L’Autriche se dit «extrêmement critique» de l’accord entre l’UE et la Turquie sur les migrants
Évoquant la situation de la liberté d’expression en Turquie, la ministre autrichienne de l’Intérieur n’a pas caché son opposition à l’accord controversé, toujours en phase de négociation entre Bruxelles et Ankara.
«Je me demande sérieusement si nous nous prenons, nous et nos valeurs, au sérieux ou si nous sommes en train de les jeter par-dessus bord», a déclaré Johanna Mikl-Leitner à la radio publique jeudi, ajoutant qu’elle était «extrêmement critique» envers les propositions faites par la Turquie à l'Union européenne.
La ministre a fait part de son étonnement quant au fait qu’Ankara se retrouve à la table des négociations après l’assaut des forces truques sur les quartiers généraux du quotidien Zaman.
Censuré en #Turquie, le journal #Zaman continue de défier Recep Tayyip Erdogan en français https://t.co/a9aZ1LyXecpic.twitter.com/dsAd9NtnNw
— RT France (@RTenfrancais) 7 mars 2016
«Je pense qu’il est discutable que la Turquie prenne le contrôle d’un journal critique envers le gouvernement et se tourne ensuite vers ici [à Bruxelles] trois jours après et mette une liste de souhaits sur la table», a déclaré la ministre.
L’Autriche n’a pas été la seule à faire part de critiques envers l’accord entre l’Union européenne et la Turquie. Des politiciens allemands, ainsi que plusieurs groupes de défense des droits de l’homme, se sont opposés à celui-ci.
Dans un entretien au quotidien régional Rheinische Post, le ministre de l’Intérieur bavarois Joachim Herrmann a affirmé jeudi que «nous ne devrions pas faire trop de concessions envers la Turquie».
Critiquant la perspective de voir les citoyens turcs voyager en Europe sans visa, il a rappelé la décision de l’Allemagne, en 2009, d’abolir les demandes de visa pour les ressortissants des Balkans, ce qui avait à l'époque fait «exploser» le nombre de demandes d’asile, selon lui.

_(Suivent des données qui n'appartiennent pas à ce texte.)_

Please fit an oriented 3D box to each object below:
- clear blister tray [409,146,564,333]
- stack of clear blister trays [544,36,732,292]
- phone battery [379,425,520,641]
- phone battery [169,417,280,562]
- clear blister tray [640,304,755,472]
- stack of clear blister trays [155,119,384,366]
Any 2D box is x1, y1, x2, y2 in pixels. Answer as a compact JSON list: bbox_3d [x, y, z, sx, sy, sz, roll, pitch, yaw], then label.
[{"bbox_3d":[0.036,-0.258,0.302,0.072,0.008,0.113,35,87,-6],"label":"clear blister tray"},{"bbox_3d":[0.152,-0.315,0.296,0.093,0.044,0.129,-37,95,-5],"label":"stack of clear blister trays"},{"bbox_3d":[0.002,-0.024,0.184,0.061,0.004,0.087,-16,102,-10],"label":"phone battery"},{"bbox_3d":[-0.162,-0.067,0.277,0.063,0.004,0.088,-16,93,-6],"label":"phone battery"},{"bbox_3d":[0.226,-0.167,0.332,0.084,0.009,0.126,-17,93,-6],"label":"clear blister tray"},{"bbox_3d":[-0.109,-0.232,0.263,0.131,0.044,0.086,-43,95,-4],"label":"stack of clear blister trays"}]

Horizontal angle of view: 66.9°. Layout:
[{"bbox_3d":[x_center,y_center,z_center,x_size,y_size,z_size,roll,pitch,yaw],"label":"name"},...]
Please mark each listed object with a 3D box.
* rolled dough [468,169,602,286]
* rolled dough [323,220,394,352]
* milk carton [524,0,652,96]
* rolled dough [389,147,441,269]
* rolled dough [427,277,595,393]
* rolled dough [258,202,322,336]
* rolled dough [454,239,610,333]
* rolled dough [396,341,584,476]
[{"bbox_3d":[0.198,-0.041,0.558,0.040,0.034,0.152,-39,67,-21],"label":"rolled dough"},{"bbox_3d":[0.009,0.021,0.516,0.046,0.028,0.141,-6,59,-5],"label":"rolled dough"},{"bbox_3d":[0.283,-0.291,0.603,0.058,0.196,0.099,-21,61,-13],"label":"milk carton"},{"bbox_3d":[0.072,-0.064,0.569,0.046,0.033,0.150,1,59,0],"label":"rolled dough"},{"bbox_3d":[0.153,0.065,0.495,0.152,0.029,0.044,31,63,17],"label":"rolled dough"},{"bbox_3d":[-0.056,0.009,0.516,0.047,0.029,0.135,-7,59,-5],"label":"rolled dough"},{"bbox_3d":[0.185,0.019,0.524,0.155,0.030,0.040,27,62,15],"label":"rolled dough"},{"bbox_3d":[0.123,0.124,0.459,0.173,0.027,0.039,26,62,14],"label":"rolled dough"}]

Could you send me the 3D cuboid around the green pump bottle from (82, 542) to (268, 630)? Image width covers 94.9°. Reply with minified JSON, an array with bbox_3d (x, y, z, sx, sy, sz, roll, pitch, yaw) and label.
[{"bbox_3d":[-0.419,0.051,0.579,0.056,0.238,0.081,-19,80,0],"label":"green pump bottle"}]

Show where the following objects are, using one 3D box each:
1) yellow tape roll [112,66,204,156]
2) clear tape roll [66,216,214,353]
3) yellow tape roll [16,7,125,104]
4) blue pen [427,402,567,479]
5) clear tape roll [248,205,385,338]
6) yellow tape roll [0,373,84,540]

Lundi, les dirigeants de l’Union européenne et de la Turquie se sont mis d’accord sur une stratégie pour faire face à la crise migratoire qui traverse le Vieux continent. Ankara a promis de prendre en charge un réfugié syrien de Grèce pour chaque réfugié syrien que l’UE acceptera des camps en Turquie. Toutefois, la mesure ne serait pas rétroactive et n’inclurait donc pas «les réfugiés déjà [présents] sur les îles grecques».
En échange de sa proposition, Ankara a demandé un financement de Bruxelles à hauteur de six milliards d’euros, une zone sans visa pour que ses citoyens puissent librement accéder aux pays de l’espace Schengen, et a réitéré sa volonté de rejoindre l’Union. L’accord devrait être finalisé à l’occasion du prochain sommet européen, qui se tiendra les 17 et 18 mars à Bruxelles.